Василий Темный (Тумасов) - страница 62

– Однако князь галичский еще не знает, с чем его отец, Юрий Дмитриевич, из Орды воротится, может, не звенигородским князем, а великим князем московским.

– Тогда иной сказ. Можайск на удел согласен, о том и Шемяка речь вел.

Тверской князь от куска мяса жареного отрезал, прожевал.

– А Дмитрий исполнит ли?

– Я Шемяке верю.

– А ежели Василий с ярлыком ханским воротится?

Князь можайский взъерепенился:

– Мы с Шемякой заедино против Василия встанем.

Тверской князь головой покачал:

– На великого князя?

– Ты, Борис, Василия великим князем мыслишь? А он ли на московском княжении сидеть должен? Почему не Дмитрий Шемяка?

– Коли так, не стану возражать.

Поднялся можайский князь.

– За трапезу и отдых ночной благодарствую, князь Борис. Мне же в дорогу пора. Поклонись княгине Анастасии.

Боярин Семен увидел князя в вышней горнице, где Борис иногда подолгу задерживался. А особенно вечерами, при свете свечи, когда уличный свет едва проникал через низенькое оконце и слышались голоса редкого люда.

Борис сидел, задумавшись, рубаха навыпуск, без пояска, ворот нараспашку. Дворецкий поздоровался, остановился у стола.

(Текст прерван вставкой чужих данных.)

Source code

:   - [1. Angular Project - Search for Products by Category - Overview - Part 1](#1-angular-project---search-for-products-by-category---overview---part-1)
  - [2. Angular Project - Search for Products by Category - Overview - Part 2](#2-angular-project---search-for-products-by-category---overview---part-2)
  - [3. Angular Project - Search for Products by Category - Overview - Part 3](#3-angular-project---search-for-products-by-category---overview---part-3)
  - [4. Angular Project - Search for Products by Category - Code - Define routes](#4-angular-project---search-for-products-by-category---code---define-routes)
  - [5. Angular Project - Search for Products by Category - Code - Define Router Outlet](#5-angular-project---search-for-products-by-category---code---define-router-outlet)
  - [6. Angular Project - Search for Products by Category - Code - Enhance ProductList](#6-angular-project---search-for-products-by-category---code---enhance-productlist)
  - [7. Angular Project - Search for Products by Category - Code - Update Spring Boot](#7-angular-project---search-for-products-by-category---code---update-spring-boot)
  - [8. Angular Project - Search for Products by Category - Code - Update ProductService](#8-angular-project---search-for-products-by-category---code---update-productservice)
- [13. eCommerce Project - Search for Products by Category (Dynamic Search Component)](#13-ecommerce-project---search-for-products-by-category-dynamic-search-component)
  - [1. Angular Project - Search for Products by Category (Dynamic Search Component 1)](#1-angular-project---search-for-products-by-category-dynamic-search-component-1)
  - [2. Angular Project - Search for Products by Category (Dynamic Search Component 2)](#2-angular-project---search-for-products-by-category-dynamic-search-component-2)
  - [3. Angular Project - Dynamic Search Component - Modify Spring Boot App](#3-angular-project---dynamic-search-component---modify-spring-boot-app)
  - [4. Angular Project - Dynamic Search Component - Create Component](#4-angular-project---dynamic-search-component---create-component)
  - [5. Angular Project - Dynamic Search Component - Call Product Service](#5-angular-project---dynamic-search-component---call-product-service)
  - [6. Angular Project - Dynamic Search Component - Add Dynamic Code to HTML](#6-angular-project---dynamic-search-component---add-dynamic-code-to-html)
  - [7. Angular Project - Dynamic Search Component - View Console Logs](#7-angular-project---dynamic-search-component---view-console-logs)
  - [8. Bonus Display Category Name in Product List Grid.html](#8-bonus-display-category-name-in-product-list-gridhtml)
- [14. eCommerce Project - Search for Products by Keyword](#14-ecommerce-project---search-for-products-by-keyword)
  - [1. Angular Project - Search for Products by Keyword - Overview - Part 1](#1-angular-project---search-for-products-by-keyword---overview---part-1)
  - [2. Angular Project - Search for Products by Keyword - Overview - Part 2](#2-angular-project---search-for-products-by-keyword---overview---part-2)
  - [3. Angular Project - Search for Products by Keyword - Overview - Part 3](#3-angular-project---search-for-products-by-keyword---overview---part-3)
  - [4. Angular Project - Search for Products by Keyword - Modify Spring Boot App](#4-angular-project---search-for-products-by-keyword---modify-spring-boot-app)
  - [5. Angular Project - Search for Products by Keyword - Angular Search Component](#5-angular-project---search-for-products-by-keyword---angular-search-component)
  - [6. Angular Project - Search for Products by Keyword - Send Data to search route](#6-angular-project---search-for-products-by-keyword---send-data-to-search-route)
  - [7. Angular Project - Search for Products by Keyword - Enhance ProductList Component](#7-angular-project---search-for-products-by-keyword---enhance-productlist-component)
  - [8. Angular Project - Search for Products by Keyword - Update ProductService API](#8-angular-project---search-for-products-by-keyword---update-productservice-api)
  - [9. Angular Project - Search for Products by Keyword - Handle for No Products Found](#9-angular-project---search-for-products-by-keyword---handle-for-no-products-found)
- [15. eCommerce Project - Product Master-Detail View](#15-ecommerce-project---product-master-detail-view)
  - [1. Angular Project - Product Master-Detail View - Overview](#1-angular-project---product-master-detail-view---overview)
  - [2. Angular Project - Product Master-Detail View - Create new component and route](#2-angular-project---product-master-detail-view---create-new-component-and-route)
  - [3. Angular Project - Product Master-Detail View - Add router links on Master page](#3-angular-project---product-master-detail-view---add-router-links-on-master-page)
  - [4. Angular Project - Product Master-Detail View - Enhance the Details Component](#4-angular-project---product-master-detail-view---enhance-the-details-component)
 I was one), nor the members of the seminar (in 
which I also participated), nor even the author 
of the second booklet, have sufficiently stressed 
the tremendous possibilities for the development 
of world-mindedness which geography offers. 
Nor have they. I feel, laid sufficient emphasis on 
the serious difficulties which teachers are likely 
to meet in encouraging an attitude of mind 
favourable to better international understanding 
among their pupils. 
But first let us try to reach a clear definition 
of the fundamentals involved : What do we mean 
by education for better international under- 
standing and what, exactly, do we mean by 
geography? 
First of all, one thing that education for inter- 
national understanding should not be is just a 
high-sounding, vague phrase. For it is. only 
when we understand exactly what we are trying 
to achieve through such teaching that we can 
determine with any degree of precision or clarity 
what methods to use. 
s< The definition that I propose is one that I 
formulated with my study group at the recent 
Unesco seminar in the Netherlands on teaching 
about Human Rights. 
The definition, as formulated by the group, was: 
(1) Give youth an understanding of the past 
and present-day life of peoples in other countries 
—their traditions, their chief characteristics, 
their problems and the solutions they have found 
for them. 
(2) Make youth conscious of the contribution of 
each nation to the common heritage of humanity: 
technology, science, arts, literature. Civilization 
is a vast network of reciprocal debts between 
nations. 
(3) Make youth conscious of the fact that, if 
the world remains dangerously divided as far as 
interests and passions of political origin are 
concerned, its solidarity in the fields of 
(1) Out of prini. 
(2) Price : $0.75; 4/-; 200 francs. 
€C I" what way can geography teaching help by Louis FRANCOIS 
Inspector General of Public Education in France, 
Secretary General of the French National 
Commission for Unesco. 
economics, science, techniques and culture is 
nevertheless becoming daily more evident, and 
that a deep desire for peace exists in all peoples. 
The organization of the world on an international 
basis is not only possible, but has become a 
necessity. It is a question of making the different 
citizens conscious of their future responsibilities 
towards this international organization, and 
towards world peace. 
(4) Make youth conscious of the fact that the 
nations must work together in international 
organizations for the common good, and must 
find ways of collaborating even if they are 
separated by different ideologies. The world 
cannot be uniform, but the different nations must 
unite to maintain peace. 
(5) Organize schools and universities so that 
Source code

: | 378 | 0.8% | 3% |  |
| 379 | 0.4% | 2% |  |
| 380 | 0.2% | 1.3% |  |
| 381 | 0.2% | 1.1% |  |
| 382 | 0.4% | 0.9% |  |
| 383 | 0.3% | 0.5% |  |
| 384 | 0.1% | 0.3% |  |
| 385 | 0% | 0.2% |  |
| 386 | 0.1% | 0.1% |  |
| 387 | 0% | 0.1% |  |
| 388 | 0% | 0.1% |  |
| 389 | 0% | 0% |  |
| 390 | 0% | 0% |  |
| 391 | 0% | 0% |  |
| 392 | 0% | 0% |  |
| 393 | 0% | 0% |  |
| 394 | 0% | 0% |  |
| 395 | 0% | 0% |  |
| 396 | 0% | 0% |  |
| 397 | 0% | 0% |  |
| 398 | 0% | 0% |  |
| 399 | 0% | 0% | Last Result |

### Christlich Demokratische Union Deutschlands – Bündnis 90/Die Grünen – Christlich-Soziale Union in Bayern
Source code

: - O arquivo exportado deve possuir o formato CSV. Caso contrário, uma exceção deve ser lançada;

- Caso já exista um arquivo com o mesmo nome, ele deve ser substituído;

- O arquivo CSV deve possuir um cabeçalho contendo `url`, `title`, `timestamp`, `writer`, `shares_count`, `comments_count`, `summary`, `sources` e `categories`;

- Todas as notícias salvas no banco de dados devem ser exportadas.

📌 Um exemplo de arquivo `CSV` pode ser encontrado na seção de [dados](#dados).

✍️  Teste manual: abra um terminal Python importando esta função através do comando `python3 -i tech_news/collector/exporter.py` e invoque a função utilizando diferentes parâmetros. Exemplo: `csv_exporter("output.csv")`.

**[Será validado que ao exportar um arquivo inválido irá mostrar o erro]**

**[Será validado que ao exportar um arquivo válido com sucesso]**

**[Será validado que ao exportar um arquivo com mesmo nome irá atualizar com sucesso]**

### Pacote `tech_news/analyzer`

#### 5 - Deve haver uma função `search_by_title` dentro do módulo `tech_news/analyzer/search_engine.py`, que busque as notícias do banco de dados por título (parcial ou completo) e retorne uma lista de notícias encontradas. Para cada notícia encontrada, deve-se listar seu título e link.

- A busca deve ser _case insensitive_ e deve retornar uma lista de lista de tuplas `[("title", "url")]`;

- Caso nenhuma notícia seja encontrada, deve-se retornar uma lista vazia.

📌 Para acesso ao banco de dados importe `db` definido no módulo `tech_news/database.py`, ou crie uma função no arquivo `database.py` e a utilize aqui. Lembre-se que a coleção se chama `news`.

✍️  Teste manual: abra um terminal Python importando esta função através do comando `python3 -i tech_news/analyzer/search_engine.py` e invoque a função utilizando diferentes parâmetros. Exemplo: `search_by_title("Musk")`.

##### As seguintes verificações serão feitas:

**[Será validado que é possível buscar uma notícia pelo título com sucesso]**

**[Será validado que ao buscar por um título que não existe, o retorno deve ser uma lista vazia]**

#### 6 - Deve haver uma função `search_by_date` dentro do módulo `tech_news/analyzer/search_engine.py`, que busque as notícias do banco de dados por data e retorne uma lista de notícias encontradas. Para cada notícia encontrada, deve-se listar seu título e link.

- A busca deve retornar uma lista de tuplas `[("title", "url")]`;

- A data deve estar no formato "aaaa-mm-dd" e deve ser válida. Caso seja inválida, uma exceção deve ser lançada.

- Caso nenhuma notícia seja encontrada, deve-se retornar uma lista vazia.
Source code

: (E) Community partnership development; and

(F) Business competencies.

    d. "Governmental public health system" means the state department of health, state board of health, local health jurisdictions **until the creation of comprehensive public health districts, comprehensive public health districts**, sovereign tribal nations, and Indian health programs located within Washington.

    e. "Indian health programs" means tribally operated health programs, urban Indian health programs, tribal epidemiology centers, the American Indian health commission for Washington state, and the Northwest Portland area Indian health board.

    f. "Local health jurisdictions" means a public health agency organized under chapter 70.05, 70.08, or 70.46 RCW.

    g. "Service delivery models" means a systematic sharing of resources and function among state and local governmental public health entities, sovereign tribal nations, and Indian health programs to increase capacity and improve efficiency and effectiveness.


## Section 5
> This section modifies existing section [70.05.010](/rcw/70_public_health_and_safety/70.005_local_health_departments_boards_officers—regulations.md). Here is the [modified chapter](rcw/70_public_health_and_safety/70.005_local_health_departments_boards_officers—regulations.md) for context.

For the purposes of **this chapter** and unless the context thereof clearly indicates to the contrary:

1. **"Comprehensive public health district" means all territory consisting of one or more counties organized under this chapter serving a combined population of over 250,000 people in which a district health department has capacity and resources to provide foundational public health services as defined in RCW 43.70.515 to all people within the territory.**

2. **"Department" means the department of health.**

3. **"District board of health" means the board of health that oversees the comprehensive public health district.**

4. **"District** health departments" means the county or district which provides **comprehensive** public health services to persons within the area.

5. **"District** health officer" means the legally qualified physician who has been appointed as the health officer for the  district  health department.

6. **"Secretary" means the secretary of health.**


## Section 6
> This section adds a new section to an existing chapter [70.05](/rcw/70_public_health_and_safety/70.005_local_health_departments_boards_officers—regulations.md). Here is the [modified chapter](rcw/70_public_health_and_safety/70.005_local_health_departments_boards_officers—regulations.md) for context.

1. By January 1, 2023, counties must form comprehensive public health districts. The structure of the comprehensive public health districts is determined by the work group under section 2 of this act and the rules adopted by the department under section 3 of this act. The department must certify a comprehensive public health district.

Князь кивнул, посмотрел на боярина.

– С можайским князем разговор был, на Москву злобствует.

– Чем же ему Москва неугодна?

– Воли мало дает.

– По усобице Иван страждет.

– И по ней. – Борис бороду поерошил. – Я, боярин Семен, остерегаюсь дружбы Ивана с Шемякой. Шемяка, что Дмитрий, что Васька Косой на дела темные горазды.

– Аль князю Ивану того не понять?

– Вот и я так думал. А седни к иной мысли пришел. Как бы можаец с Юрьевичами на дела черные не пошли.

– Ты это о чем, княже?

– Власть, боярин Семен, голову мутит.

– Власть, княже, не сладка. Коли ее снаружи судить, одна сторона, а изнутри, ох как горька.

– Да разве они ее изнутри видят? А московский стол им периной мягкой чудится.

– Шемячичам есть на кого ровняться. Отец вон куда, в Сарай подался, чтоб стол отхватить. – Дворецкий на Бориса уставился. – Я, княже с боярыней своей Антонидушкой говаривал. Тверич я и все тверское мне не чуждо. С кровью материнской оно во мне. И обиды, какие Москва Твери чинила, ох как горьки. Но и другое сердце мое гложет, не может государство быть двуглавым. Либо Твери, либо Москве мясом обрастать, уделы собирать. Больно мне за Тверь, но разум другое кажет, Москва ноне сильнее, и Твери с ней быть заедино.

– Довольно, боярин Семен, – нахмурился Борис. – Что ты давно уже лик свой к Москве воротишь, мне ведомо.

– Отчего же, князь, я родом тверич, а о Москве речь веду, так истина дороже.

– Ладно, Семен. Ноне не о Москве думать надо, а о Литве, да Орде, Золотая ли она, казанская, крымская. Для Руси что Ахмат, что Витовт. Ноне, пожалуй, Литва Руси погрознее. Эвон, как щупальцы распустила. Мыслится мне, воротится князь Репнин из Нижнего, Холмского с ратниками на рубеж к Смоленску выдвинуть, чтоб Витовт свои разбои умерил, на Русь и тверскую землю воровски не хаживал, деревни наши не зорил.